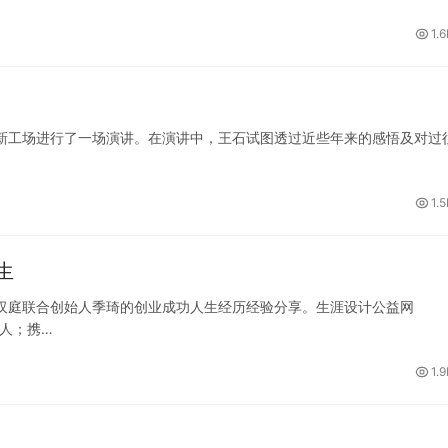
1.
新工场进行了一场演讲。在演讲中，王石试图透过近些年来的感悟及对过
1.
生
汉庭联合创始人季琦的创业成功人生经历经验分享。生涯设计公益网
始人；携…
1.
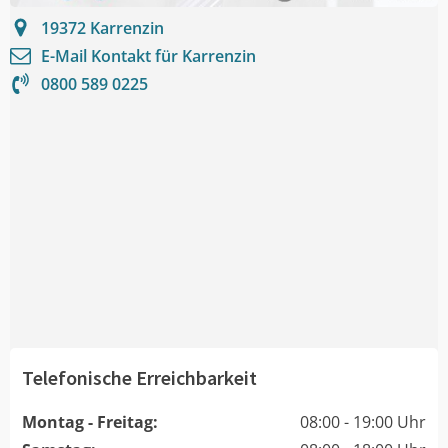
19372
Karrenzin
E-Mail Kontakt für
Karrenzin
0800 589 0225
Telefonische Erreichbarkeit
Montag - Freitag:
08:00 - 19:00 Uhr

...

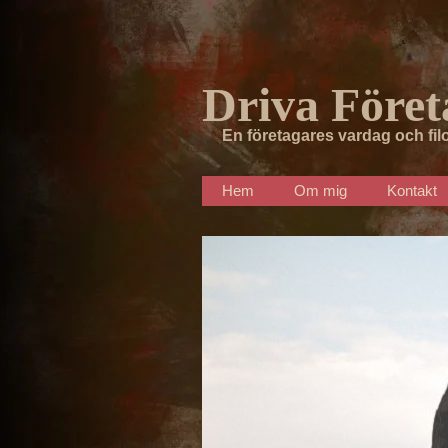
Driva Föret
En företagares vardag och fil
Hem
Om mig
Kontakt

#### WORK TO COMPLETE
Transcribe the records above from the line holding "E-Mail Kontakt für" down to the line holding "08:00 - 19:00 Uhr", inclusive, without adding anything.

#### FINISHED EXERCISE
E-Mail Kontakt für
Karrenzin
0800 589 0225
Telefonische Erreichbarkeit
Montag - Freitag:
08:00 - 19:00 Uhr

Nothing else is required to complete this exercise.